A French prosecutor has launched a preliminary investigation of Apple over the tech giant’s alleged deception and planned obsolescence of its products, Reuters reports.
The probe comes in the wake of a complaint filed by a consumer organization, a judicial source was quoted as saying.
The investigation, opened on Friday, will be led by French consumer fraud watchdog DGCCRF, part of the Economy Ministry, according to the report.
Apple acknowledged last month that it takes some measures to reduce power demands, which can have the effect of slowing the processor, in some older iPhone models.
The French watchdog’s preliminary investigation could take months, and depending on its findings, the case could be dropped or handed to a judge for an in-depth investigation, Reuters said.
Under French law, companies risk fines of up to 5 percent of their annual sales for deliberately shortening the life of their products to spur demand to replace them.

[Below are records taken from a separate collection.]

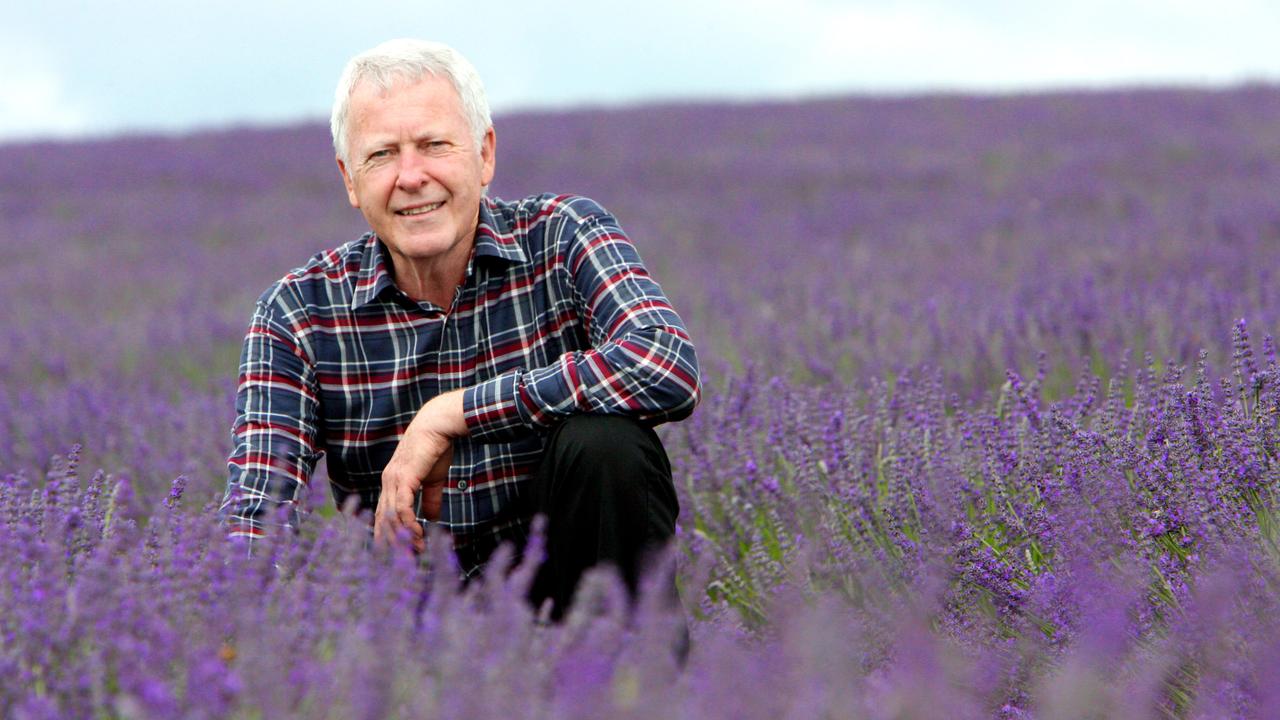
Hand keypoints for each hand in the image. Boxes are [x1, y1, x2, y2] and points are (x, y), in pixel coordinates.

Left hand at [375, 389, 466, 552]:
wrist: (437, 425)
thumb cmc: (435, 449)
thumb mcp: (433, 480)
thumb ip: (430, 500)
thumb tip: (432, 519)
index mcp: (392, 483)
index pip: (383, 514)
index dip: (388, 534)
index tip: (398, 552)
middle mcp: (388, 483)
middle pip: (382, 520)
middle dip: (392, 542)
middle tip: (404, 561)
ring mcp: (393, 480)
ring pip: (391, 517)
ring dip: (403, 537)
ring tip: (415, 552)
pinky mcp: (404, 478)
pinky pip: (402, 507)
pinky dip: (408, 523)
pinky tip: (419, 534)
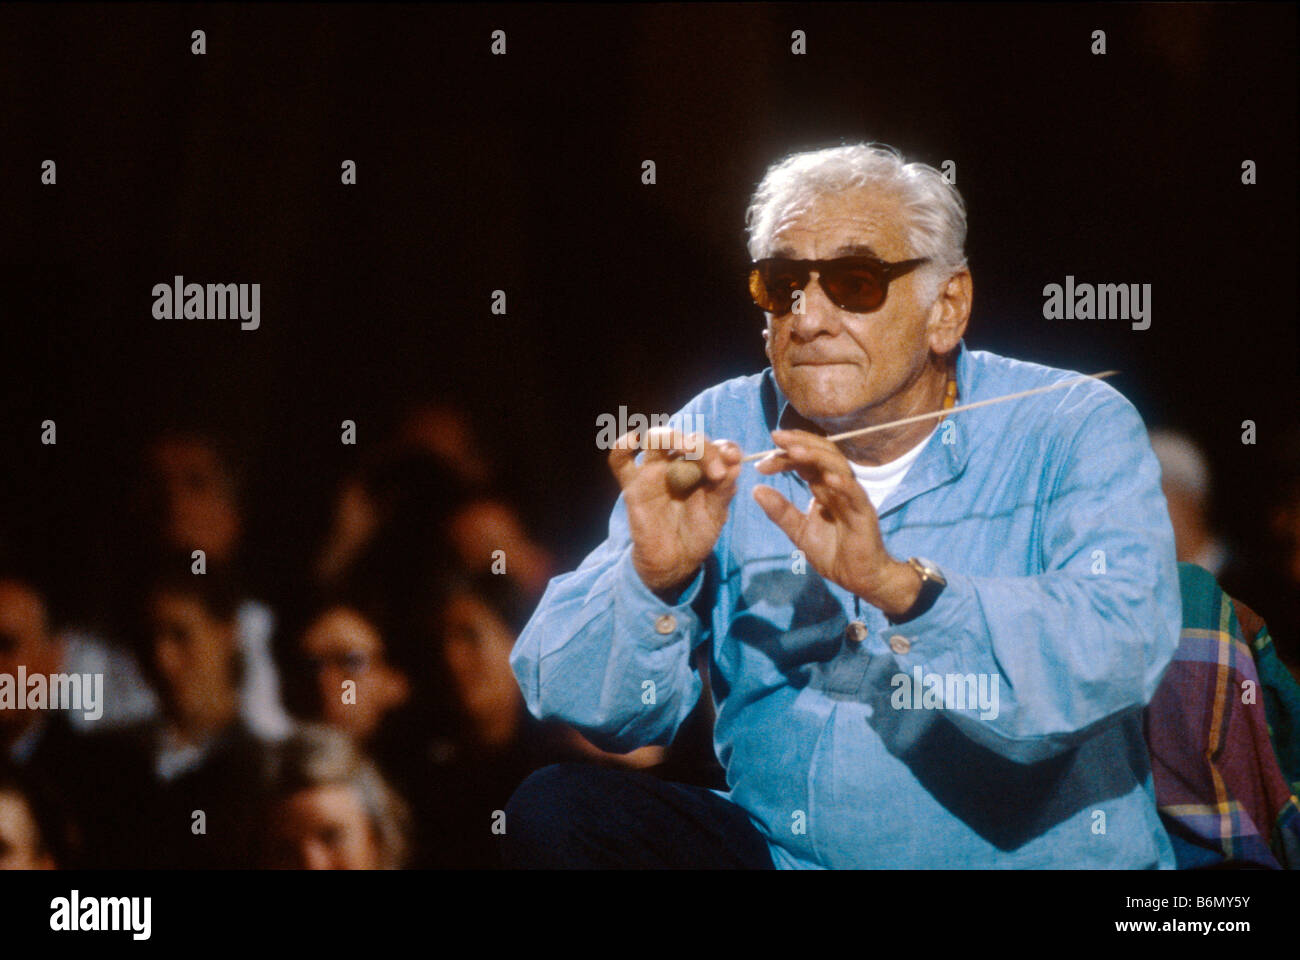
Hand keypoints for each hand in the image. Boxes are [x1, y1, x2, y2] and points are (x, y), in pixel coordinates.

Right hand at [608, 427, 741, 596]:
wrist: (675, 562)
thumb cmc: (696, 534)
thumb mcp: (717, 512)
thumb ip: (724, 488)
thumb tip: (735, 462)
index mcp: (701, 468)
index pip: (713, 445)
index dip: (724, 448)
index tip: (734, 460)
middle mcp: (677, 464)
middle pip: (687, 438)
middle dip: (704, 448)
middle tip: (717, 473)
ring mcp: (653, 472)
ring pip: (655, 439)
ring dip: (672, 437)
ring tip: (689, 450)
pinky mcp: (633, 486)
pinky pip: (620, 460)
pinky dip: (622, 445)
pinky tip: (634, 440)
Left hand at [752, 429, 920, 615]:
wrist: (859, 578)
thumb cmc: (833, 553)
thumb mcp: (798, 531)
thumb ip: (780, 511)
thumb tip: (756, 489)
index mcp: (823, 487)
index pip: (805, 461)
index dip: (785, 456)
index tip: (761, 461)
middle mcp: (839, 486)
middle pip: (823, 454)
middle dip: (800, 442)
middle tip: (776, 438)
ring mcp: (853, 497)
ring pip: (838, 466)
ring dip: (817, 456)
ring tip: (795, 451)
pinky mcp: (864, 513)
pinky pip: (855, 494)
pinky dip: (843, 484)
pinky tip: (827, 479)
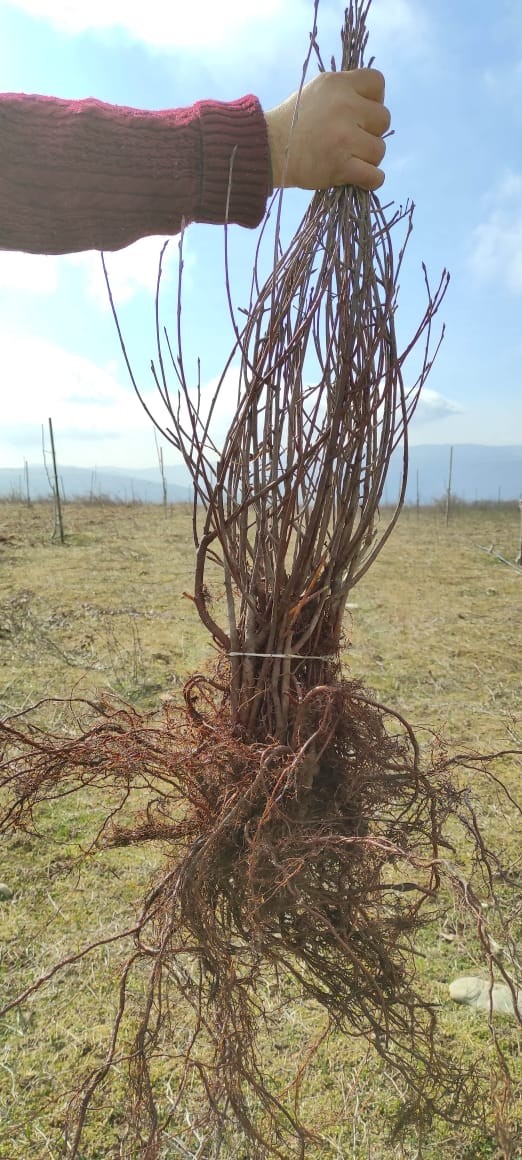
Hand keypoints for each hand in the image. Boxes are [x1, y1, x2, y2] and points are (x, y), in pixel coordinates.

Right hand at [264, 69, 389, 191]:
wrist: (268, 149)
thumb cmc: (292, 121)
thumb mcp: (317, 91)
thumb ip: (344, 91)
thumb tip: (371, 103)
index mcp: (338, 84)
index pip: (377, 82)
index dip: (375, 99)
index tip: (361, 113)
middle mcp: (344, 106)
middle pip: (384, 119)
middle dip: (371, 131)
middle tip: (352, 139)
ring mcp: (343, 137)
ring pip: (379, 150)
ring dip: (368, 157)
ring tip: (348, 158)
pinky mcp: (340, 166)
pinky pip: (375, 176)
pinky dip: (371, 179)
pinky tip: (360, 176)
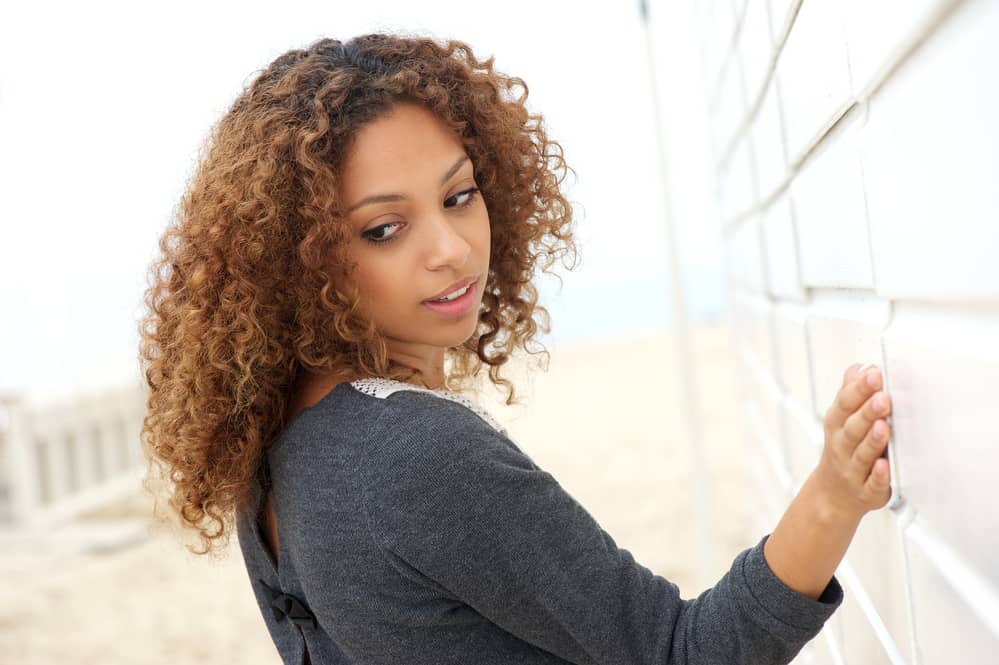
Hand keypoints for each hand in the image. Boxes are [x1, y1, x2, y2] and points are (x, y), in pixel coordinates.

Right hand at [814, 363, 892, 518]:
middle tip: (883, 396)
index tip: (875, 373)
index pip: (845, 403)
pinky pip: (872, 484)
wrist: (833, 494)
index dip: (859, 388)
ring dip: (873, 441)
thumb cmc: (844, 448)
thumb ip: (852, 392)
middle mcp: (842, 446)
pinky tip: (885, 466)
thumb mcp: (841, 418)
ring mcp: (853, 469)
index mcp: (837, 424)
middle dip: (867, 411)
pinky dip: (878, 476)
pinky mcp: (867, 492)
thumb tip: (862, 366)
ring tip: (884, 426)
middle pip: (853, 428)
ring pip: (862, 454)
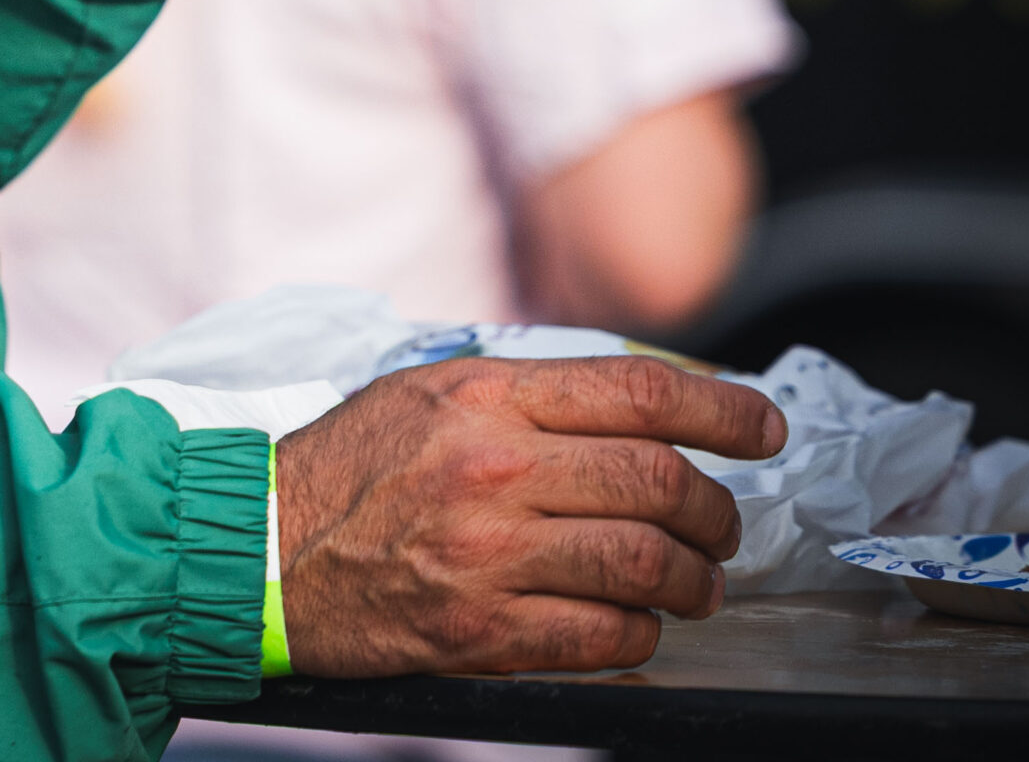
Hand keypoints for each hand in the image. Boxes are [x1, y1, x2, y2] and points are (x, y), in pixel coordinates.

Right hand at [273, 356, 789, 676]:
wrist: (263, 547)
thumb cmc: (347, 466)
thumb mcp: (425, 390)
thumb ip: (522, 392)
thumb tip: (632, 404)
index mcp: (485, 395)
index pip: (638, 391)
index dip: (723, 408)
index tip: (765, 427)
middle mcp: (494, 465)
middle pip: (661, 481)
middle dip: (716, 510)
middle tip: (722, 526)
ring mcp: (489, 552)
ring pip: (647, 564)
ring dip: (693, 581)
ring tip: (693, 583)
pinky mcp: (480, 629)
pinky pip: (605, 638)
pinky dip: (640, 636)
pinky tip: (634, 626)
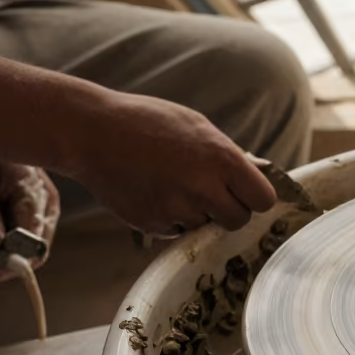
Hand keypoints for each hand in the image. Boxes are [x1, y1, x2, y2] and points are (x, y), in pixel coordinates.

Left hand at [0, 156, 59, 284]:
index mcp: (34, 195)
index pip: (33, 246)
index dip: (10, 264)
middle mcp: (46, 204)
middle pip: (35, 250)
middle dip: (6, 264)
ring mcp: (44, 206)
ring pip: (29, 245)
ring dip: (4, 253)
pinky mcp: (35, 206)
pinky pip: (24, 234)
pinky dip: (5, 241)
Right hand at [67, 91, 276, 235]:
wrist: (91, 132)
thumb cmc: (147, 122)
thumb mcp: (197, 126)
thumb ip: (228, 155)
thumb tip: (258, 175)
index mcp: (221, 159)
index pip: (263, 199)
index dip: (255, 197)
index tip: (246, 193)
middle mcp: (203, 188)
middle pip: (239, 220)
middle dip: (229, 211)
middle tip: (210, 194)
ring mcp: (177, 209)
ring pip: (206, 228)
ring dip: (197, 214)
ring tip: (172, 184)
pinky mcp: (153, 224)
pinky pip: (176, 231)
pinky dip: (170, 219)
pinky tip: (153, 192)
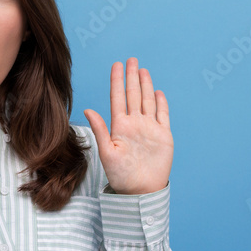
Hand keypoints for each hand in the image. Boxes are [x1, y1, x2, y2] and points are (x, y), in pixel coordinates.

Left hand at [83, 58, 172, 194]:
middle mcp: (134, 124)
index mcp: (119, 126)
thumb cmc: (120, 175)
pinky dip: (161, 103)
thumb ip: (100, 130)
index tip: (116, 65)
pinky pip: (163, 115)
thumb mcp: (107, 152)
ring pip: (147, 101)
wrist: (141, 190)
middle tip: (131, 60)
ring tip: (142, 70)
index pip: (118, 98)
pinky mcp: (163, 135)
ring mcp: (149, 128)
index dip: (117, 81)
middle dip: (132, 77)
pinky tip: (158, 92)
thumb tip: (88, 109)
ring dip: (145, 85)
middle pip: (133, 95)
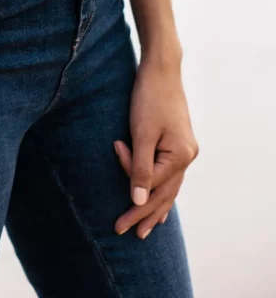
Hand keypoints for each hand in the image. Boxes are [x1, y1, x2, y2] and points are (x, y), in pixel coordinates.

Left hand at [113, 57, 198, 238]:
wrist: (161, 71)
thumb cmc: (149, 98)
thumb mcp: (141, 133)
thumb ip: (139, 167)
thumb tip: (138, 200)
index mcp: (181, 156)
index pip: (150, 181)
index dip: (130, 182)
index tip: (116, 169)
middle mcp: (188, 157)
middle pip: (164, 193)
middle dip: (143, 214)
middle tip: (124, 232)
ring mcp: (186, 151)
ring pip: (170, 187)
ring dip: (155, 207)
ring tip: (145, 229)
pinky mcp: (178, 144)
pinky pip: (171, 175)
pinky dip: (162, 190)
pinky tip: (159, 200)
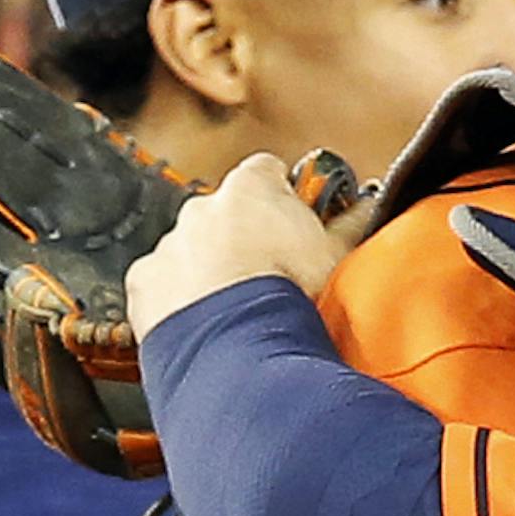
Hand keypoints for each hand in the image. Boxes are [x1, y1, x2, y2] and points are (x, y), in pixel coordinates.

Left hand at [126, 153, 361, 339]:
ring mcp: (171, 244)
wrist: (242, 343)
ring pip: (192, 249)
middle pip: (225, 212)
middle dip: (244, 235)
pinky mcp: (146, 283)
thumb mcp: (337, 253)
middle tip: (273, 272)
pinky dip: (180, 299)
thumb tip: (368, 207)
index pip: (268, 171)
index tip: (298, 218)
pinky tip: (209, 321)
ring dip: (212, 269)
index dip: (285, 194)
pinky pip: (163, 285)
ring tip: (241, 306)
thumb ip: (350, 222)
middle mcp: (203, 208)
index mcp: (250, 189)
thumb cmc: (291, 295)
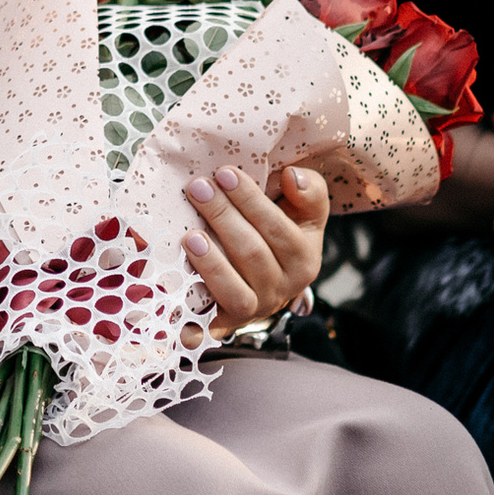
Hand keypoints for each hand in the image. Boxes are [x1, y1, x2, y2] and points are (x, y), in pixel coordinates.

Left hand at [183, 163, 328, 332]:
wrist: (259, 283)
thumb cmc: (275, 236)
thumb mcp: (302, 214)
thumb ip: (309, 192)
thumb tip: (294, 176)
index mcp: (305, 257)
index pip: (279, 228)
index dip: (251, 200)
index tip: (224, 173)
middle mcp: (285, 287)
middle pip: (253, 253)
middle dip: (223, 216)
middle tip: (197, 187)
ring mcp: (258, 307)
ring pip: (237, 288)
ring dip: (212, 261)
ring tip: (190, 235)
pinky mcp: (229, 321)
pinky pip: (216, 313)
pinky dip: (201, 296)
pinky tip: (184, 274)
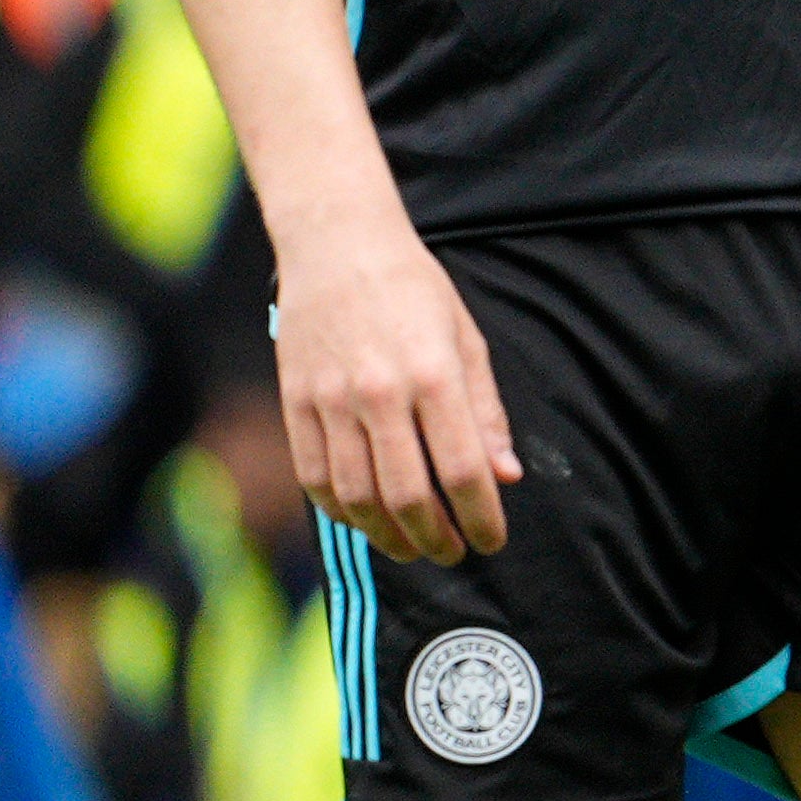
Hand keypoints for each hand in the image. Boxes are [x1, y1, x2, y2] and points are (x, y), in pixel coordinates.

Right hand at [273, 225, 516, 561]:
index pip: (462, 470)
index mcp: (433, 376)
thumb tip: (506, 476)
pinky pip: (314, 475)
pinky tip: (364, 520)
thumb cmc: (414, 291)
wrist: (338, 245)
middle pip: (407, 494)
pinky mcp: (294, 402)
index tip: (492, 541)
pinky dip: (340, 510)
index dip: (481, 516)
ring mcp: (329, 401)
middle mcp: (378, 394)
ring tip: (412, 547)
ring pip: (356, 495)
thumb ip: (486, 412)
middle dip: (436, 537)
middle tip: (454, 554)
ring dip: (387, 534)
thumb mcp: (467, 341)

Apple said last month that it would never do anything to intentionally shorten the life of any Apple product.
It also said on Dec. 28 that it was slashing prices for battery replacements and would change its software to show users whether their phone battery was good.
In other news, Apple on Monday released an updated version of its operating system software to fix a major microchip security flaw that affected nearly all computer chips made in the last decade.
Last week, Google and other security researchers disclosed two major chip flaws, one called Meltdown affecting only Intel chips and one called Spectre that left computing devices vulnerable to hackers.
The technology giant also released software updates for its Mac, Apple TV and Apple Watch.